Task statement:
Under this task are some entries; return every one of them exactly.

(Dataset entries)
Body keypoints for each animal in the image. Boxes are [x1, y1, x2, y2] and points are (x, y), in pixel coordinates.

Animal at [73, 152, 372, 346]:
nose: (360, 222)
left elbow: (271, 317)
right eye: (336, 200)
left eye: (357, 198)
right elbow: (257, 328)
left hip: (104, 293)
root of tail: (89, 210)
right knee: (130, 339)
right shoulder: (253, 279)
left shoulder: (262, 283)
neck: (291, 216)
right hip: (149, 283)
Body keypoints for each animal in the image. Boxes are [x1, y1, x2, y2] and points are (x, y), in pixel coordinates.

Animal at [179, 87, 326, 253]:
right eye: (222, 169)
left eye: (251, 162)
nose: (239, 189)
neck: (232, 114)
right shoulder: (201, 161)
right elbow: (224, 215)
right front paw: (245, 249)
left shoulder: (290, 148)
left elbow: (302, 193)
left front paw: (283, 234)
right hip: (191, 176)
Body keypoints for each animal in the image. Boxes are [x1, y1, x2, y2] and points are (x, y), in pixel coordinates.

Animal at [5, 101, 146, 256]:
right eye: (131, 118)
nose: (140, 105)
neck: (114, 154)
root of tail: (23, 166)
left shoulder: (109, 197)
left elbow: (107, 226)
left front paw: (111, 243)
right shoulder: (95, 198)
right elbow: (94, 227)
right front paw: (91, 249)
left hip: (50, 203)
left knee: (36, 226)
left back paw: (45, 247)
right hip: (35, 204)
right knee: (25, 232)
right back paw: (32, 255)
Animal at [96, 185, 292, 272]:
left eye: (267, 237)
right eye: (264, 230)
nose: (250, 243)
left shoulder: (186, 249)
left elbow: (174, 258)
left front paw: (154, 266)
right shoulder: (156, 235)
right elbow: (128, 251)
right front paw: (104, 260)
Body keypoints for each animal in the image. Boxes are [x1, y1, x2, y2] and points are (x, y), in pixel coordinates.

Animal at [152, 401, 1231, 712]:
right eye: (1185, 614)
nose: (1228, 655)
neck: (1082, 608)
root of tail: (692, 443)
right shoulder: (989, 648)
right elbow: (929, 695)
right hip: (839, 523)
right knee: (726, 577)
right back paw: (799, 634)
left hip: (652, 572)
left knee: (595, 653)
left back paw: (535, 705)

Written answer:
Body keypoints for each animal in the image. Boxes are [x1, y1, x2, y2] and points are (x, y), in pixel coordinates.

Animal at [73, 152, 372, 346]:
nose: (360, 222)
left elbow: (271, 317)
right eye: (336, 200)
left eye: (357, 198)
right elbow: (257, 328)
left hip: (104, 293)
root of tail: (89, 210)
right knee: (130, 339)
right shoulder: (253, 279)
left shoulder: (262, 283)
neck: (291, 216)
right hip: (149, 283)
Body keypoints for each animal in the image. Boxes are [x1, y1, x2, y2] and points are (x, y), in pixel coordinates.

Animal at [179, 87, 326, 253]:
right eye: (222, 169)
left eye: (251, 162)
nose: (239, 189)
neck: (232, 114)
right shoulder: (201, 161)
right elbow: (224, 215)
right front paw: (245, 249)
left shoulder: (290, 148)
left elbow: (302, 193)
left front paw: (283, 234)
right hip: (191, 176)
Body keypoints for each animal in the image. Boxes are [x1, y1, x2, y2] and points are (x, y), in pixel coordinates.

Animal at [5, 101, 146, 256]:
right eye: (131, 118)
nose: (140, 105)
neck: (114, 154)
root of tail: (23, 166)
left shoulder: (109, 197)
left elbow: (107, 226)
left front paw: (111, 243)
right shoulder: (95, 198)
right elbow: (94, 227)
right front paw: (91, 249)
left hip: (50, 203)
left knee: (36, 226)
left back paw: (45, 247)
right hip: (35, 204)
right knee: (25, 232)
right back paw: (32, 255)
Animal at [96, 185, 292, 272]:
left eye: (267, 237)
right eye: (264, 230)
nose: (250, 243)
left shoulder: (186, 249)
left elbow: (174, 258)
left front paw: (154, 266)
right shoulder: (156, 235)
right elbow: (128, 251)
right front paw: (104, 260)
Body keypoints for each animal in the image. Boxes are [x1, y1, x2, y2] and points are (x, y), in pixel coordinates.

Animal at [152, 401, 1231, 712]:
right eye: (1185, 614)
nose: (1228, 655)
neck: (1082, 608)
root of tail: (692, 443)
right shoulder: (989, 648)
right elbow: (929, 695)
right hip: (839, 523)
right knee: (726, 577)
right back paw: (799, 634)
left hip: (652, 572)
left knee: (595, 653)
left back paw: (535, 705)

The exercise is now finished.